Restaging Grey’s Anatomy as Mean Girls sounds like something you’d dream after eating a extra-large triple-anchovy pizza. And yet, in one of life’s pleasant little surprises, it turns out not be a stomach-convulsing nightmare but a totally endearing experience, as you will discover if you watch Emily Owens, M.D.
Debuting on The CW Tuesday night, Emily is a comedy-drama starring Mamie Gummer ( Evenings) as a professionally promising but socially doomed intern at a Denver hospital. Known in high school as Pits for the nervous perspiration in which she nearly drowned every time she had to speak in public, Emily is still the sort of catastrophic geek to whom complete strangers feel comfortable sneering “Loser!” and even friends say stuff like, “You’re way cooler than you look.”
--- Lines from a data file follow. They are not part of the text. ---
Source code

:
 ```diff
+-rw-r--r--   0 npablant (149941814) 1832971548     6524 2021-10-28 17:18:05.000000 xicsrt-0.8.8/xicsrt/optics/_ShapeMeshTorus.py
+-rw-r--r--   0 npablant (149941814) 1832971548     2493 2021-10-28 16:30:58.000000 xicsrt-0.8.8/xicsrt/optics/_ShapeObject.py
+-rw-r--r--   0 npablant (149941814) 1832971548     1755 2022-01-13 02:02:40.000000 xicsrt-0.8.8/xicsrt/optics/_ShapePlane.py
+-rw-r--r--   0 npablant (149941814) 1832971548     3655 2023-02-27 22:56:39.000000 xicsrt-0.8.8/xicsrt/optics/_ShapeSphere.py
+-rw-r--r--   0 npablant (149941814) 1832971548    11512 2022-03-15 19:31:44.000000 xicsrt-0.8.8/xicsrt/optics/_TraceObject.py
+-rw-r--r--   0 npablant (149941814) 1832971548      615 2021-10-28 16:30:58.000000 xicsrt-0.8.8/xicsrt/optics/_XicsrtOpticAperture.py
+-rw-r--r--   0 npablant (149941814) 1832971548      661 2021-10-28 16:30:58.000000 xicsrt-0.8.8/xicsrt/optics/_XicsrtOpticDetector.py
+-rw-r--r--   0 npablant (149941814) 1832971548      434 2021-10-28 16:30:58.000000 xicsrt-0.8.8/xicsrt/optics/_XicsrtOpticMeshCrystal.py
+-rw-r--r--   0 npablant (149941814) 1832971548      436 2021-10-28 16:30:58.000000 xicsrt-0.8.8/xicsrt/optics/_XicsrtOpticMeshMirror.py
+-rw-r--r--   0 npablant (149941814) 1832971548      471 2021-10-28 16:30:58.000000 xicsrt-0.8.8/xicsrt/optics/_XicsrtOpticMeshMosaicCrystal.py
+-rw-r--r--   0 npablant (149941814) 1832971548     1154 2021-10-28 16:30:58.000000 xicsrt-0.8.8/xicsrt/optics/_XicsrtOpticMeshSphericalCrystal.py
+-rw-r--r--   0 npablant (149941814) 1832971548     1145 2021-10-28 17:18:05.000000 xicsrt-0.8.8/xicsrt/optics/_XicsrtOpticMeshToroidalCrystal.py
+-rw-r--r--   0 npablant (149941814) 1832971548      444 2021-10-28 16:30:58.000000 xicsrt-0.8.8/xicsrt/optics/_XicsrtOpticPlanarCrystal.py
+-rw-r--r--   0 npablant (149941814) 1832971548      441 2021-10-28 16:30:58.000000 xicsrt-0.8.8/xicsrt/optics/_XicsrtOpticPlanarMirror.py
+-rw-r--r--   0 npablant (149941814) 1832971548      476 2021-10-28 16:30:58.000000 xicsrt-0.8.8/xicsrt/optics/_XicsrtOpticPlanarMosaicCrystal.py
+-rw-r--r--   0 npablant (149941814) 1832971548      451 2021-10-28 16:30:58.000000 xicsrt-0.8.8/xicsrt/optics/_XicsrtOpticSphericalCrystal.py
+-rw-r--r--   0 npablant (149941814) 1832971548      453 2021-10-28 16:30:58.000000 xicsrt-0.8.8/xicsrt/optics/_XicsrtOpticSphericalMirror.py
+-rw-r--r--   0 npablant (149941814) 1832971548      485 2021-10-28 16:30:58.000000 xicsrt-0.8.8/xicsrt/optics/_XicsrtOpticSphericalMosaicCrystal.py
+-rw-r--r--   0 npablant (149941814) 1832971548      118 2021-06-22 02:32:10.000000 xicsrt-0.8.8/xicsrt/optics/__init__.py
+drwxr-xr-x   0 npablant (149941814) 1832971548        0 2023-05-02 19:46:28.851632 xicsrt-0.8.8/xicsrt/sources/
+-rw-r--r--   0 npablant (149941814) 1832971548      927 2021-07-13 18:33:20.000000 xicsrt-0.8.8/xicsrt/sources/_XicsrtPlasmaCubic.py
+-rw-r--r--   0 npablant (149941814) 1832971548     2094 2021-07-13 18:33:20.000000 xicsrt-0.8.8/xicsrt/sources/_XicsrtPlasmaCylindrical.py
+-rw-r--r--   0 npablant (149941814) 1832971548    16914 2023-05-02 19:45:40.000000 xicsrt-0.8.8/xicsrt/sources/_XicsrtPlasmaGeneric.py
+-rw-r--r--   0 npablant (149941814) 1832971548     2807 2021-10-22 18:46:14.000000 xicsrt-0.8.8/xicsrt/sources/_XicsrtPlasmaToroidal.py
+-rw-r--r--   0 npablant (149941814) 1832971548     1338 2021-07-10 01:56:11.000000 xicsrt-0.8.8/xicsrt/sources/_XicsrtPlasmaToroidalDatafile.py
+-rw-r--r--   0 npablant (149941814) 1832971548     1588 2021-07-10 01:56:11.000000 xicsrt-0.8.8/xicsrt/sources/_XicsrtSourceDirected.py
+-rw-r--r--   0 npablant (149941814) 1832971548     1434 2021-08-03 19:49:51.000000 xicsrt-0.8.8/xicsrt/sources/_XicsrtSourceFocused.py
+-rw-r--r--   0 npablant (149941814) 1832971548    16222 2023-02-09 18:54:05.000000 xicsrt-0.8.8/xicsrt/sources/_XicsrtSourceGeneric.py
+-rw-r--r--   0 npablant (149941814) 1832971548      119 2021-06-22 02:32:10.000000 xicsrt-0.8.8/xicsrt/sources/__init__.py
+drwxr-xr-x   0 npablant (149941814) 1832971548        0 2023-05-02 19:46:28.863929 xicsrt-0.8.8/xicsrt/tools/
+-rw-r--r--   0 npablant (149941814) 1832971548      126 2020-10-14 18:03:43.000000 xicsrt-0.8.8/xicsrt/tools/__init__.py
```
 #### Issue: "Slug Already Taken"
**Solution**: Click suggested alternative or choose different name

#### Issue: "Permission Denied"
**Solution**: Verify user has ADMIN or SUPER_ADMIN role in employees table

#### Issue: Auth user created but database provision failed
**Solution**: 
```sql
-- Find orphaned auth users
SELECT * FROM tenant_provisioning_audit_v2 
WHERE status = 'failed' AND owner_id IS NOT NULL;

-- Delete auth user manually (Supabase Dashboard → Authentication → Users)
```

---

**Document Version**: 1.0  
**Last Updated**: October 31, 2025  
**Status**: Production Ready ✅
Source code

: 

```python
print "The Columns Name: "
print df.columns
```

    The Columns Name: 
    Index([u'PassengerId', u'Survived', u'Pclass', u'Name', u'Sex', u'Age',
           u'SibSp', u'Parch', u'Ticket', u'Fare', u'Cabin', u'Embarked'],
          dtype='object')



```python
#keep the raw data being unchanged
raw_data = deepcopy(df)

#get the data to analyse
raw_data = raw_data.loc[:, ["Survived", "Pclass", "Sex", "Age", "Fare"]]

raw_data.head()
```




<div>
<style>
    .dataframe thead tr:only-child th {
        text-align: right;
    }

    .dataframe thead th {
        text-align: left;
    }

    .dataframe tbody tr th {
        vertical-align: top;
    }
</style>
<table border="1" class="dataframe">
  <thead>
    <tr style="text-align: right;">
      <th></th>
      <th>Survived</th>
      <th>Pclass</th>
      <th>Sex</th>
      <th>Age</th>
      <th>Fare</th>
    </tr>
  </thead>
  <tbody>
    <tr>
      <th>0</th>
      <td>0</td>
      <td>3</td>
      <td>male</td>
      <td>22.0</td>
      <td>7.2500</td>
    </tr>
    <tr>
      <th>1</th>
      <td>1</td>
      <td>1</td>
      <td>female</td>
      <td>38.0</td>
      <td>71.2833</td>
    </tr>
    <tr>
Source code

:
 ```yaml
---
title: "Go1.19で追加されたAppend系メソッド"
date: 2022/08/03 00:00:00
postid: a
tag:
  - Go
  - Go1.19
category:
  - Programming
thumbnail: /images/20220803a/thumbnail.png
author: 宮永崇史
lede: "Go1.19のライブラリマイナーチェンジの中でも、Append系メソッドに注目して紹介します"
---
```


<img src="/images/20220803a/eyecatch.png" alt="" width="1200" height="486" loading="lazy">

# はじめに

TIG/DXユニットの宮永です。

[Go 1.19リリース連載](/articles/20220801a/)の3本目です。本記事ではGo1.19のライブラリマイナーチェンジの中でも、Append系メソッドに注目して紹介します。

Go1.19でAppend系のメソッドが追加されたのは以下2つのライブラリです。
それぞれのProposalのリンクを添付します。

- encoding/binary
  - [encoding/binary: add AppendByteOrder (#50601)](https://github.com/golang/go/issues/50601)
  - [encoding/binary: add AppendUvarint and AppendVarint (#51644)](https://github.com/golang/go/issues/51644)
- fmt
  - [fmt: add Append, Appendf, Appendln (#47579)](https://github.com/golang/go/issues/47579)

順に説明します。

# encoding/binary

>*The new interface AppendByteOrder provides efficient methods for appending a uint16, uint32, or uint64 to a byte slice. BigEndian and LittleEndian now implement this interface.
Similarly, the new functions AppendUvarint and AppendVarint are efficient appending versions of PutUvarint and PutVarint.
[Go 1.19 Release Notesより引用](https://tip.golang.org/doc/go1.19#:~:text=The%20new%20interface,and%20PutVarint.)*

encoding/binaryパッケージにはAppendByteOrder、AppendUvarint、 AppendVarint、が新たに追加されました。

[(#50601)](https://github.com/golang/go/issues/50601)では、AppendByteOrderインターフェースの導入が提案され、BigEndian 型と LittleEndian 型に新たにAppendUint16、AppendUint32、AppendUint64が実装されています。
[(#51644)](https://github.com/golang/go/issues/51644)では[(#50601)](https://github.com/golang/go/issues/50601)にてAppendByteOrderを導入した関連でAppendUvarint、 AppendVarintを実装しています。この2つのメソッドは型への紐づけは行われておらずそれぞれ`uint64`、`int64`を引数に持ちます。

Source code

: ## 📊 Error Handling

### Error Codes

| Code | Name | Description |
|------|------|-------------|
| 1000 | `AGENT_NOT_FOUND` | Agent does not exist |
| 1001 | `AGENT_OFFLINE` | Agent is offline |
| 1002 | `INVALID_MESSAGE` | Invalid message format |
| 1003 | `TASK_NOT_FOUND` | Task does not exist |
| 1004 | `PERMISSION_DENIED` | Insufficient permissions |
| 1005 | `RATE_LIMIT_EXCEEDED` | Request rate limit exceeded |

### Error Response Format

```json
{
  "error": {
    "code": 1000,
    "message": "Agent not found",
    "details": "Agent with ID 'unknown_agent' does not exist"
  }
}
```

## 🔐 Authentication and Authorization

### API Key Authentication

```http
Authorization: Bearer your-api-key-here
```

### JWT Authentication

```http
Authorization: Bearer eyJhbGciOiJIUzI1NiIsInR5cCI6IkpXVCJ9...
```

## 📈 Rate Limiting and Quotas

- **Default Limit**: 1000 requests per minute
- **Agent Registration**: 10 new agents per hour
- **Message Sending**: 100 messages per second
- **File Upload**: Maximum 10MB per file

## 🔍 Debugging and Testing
She was looking forward to her internship as a chance to leave the past behind, the moment when she would “blossom into the secure, confident, kick-ass person I was always meant to be.” And, possibly, her chance to finally confess her feelings to her med-school crush, Will Collins (Justin Hartley, Smallville), now her fellow intern.
That happy glow lasts about 30 seconds, until Emily discovers that her high-school nemesis, Cassandra Kopelson (newcomer Aja Naomi King), is also an intern. They instantly revert to their roles as bully and victim, with Cassandra disclosing Emily’s old nickname and inept social history, as well as setting her own sights on Will.
A show with the twin themes that life is high school and the past cannot be escaped sounds inordinately depressing, but the writing and performances on Emily rise far above the apparent limitations. Gummer, who may remind you a bit of a younger, ditzier Meryl Streep (who, coincidentally, is her real-life mom), is astonishingly appealing as she takes social punch after punch but stays on her emotional feet. And King, while deliciously villainous, nonetheless shapes her character into something more interesting than the stereotypical class bitch.
There’s also a lot more to Emily than social water boarding. The show’s various gossipy subplots — particularly those involving Tyra Dupre (Kelly McCreary, White Collar), an intern whose chief-of-staff father “wanted a son, got a lesbian” — are all entertaining. So much so, in fact, that you sometimes forget that Emily is a medical drama with unexpected life-and-death moments that can feel like a punch in the stomach. Any show that can simultaneously work on your gut and your heart is worth a look.